Mathematik und Signalverarbeitung in der Akustik - Laufende Projekte

French-Austrian bilateral research project funded by the French National Agency of Research (ANR) and the Austrian Science Fund (FWF, project no. I 1362-N30). The project involves two academic partners, namely the Laboratory of Mechanics and Acoustics (LMA - CNRS UPR 7051, France) and the Acoustics Research Institute. At the ARI, two research groups are involved in the project: the Mathematics and Signal Processing in Acoustics and the Psychoacoustics and Experimental Audiology groups.

Principal investigators: Thibaud Necciari (ARI), Piotr Majdak (ARI) and Olivier Derrien (LMA).

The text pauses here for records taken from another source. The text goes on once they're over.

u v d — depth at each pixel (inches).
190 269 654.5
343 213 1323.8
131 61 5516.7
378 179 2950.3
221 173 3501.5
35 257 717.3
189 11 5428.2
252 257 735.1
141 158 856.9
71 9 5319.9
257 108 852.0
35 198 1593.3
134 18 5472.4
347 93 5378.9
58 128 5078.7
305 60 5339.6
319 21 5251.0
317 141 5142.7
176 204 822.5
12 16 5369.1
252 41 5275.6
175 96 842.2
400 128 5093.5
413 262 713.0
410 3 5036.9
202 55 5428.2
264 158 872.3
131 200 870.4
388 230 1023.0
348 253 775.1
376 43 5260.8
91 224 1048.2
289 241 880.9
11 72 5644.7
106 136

Running period: 2014-2017 (project started on March 1, 2014).

Abstract:

One of the greatest challenges in signal processing is to develop efficient signal representations. An efficient representation extracts relevant information and describes it with a minimal amount of data. In the specific context of sound processing, and especially in audio coding, where the goal is to minimize the size of binary data required for storage or transmission, it is desirable that the representation takes into account human auditory perception and allows reconstruction with a controlled amount of perceived distortion. Over the last decades, many psychoacoustical studies investigated auditory masking, an important property of auditory perception. Masking refers to the degradation of the detection threshold of a sound in presence of another sound. The results were used to develop models of either spectral or temporal masking. Attempts were made to simply combine these models to account for time-frequency (t-f) masking effects in perceptual audio codecs. We recently conducted psychoacoustical studies on t-f masking. They revealed the inaccuracy of those models which revealed the inaccuracy of such simple models. These new data on t-f masking represent a crucial basis to account for masking effects in t-f representations of sounds. Although t-f representations are standard tools in audio processing, the development of a t-f representation of audio signals that is mathematically-founded, perception-based, perfectly invertible, and possibly with a minimum amount of redundancy, remains a challenge. POTION thus addresses the following questions:

  1. To what extent is it possible to obtain a perception-based (i.e., as close as possible to “what we see is what we hear”), perfectly invertible, and possibly minimally redundant t-f representation of sound signals? Such a representation is essential for modeling complex masking interactions in the t-f domain and is expected to improve our understanding of auditory processing of real-world sounds. Moreover, it is of fundamental interest for many audio applications involving sound analysis-synthesis.
  2. Is it possible to improve current perceptual audio codecs by considering a joint t-f approach? To reduce the size of digital audio files, perceptual audio codecs like MP3 decompose sounds into variable-length time segments, apply a frequency transform, and use masking models to control the sub-quantization of transform coefficients within each segment. Thus, current codecs follow mainly a spectral approach, although temporal masking effects are taken into account in some implementations. By combining an efficient perception-based t-f transform with a joint t-f masking model in an audio codec, we expect to achieve significant performance improvements.

Working program:

POTION is structured in three main tasks:

  1. Perception-based t-f representation of audio signals with perfect reconstruction: A linear and perfectly invertible t-f representation will be created by exploiting the recently developed non-stationary Gabor theory as a mathematical background. The transform will be designed so that t-f resolution mimics the t-f analysis properties by the auditory system and possibly no redundancy is introduced to maximize the coding efficiency.
  2. Development and implementation of a t-f masking model: Based on psychoacoustical data on t-f masking collected by the partners in previous projects and on literature data, a new, complex model of t-f masking will be developed and implemented in the computationally efficient representation built in task 1. Additional psychoacoustical data required for the development of the model, involving frequency, level, and duration effects in masking for either single or multiple maskers will be collected. The resulting signal processing algorithm should represent and re-synthesize only the perceptually relevant components of the signal. It will be calibrated and validated by conducting listening tests with synthetic and real-world sounds.
  3. Optimization of perceptual audio codecs: This task represents the main application of POTION. It will consist in combining the new efficient representation built in task 1 with the new t-f masking model built in task 2 for implementation in a perceptual audio codec.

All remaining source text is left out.